There was a distinctly Oceanic, faintly corrupt aura about both the Libermans’ flats—one could have been in the homes of shady diamond dealers in Singapore or in Jakarta. These new quarters were inevitably accompanied by an abundance of habits very new to Alex’s life. In Florida, he spent most of his leisure time accompanying Melinda to shopping malls or lounging in a white plastic recliner as he watched game shows and QVC. “I love Miami. I love shopping malls. We’re happy just sitting on the terrace and seeing no one,” he’d exult when I’d call him in Florida. “He was watching all that junky television,” Charlie Churchward recalls. “When a few of us would fly down to visit him, he’d say, ‘There’s thi
s marvelous new television show, we should do a piece on it!’ We’d look at each other as if he’d lost it.”
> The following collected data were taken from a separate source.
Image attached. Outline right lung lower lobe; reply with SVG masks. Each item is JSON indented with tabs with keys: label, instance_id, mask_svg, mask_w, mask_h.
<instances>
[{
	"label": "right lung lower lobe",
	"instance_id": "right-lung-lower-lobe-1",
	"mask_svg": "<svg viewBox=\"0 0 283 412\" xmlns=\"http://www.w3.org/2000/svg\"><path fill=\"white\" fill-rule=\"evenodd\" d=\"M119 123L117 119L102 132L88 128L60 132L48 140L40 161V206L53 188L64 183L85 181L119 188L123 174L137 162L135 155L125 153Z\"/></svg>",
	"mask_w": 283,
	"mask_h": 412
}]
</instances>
And although Alex had never much liked children, the couple was now blessed with an abundance of visiting Filipino babies. As one of eight siblings, of whom only she had remained childless, Melinda had several nieces and nephews to whom she was devoted and who had children of their own. Their young offspring were all taught to salute “Uncle Alex” with a salaam, touching their heads to his knees, in Filipino custom. It was indeed an improbable vision: the once-dapper Alex—maestro of decorum, paragon of impeccable British public-school manners—become a T-shirted patriarch, smiling with embarrassment as Filipino toddlers were thrust onto his lap. There might have been dynastic concerns: As my son Thaddeus began to have children of his own, Melinda placed a baby carriage in the entrance hall of her New York apartment, a permanent reminder to Alex that it was all those little nieces and nephews of hers who were now his family, his babies. (They were to be well remembered in his will.) “Survival was his Jewish mode,” Isadore Rosenfeld comments today about the new family life Alex took on with Melinda. “However hard it might have been to adapt to all those barefoot children, he never said a critical word about Melinda, the way he had never said a critical word about Tatiana.”
Alex’s vastly extended new family was further expanded by those of Melinda’s friends from nursing school who were living in Miami or New York. In New York, there was Jannett, a lusciously beautiful single woman who had been several classes below Melinda. In Miami, there was Joy, married to a German car dealer named Hans, who was inseparable from the Libermans until some falling out estranged her from them. (Elaborating on the details of a visit to Miami, so Oscar de la Renta reported, Anna Wintour delighted many New York friends by reporting that the Libermans saw mostly garage mechanics.) On their days off, these ladies—all as impassively smiling as Melinda—came to the Libermans’to play long games of mah-jongg with their hostess. And on such occasions, the flat’s silence was broken only by the sharp clink of the tiles and the cracking of innumerable amounts of pistachio nuts. Meanwhile, Alex, lounging on his terrace, would look at whatever Condé Nast fashion magazines had come in the mail that week or even glance at The New Yorker or The New York Review of Books. As I watched him loll about the house on my few visits to Miami, he kept reminding me of the Russian fictional character Oblomov, who as he grows older regresses into infancy, becoming increasingly indolent and immobile as he is absorbed into his housekeeper’s womblike, all-invasive care. “It’s paradise here, paradise, these Filipino ladies are so beautiful!” he exclaimed in the first few years of his Miami life. “I want to learn Filipino, I’m thinking of going to live there…. I want to look Filipino. I’m thinking of having my eyes slit so I can look Filipino!”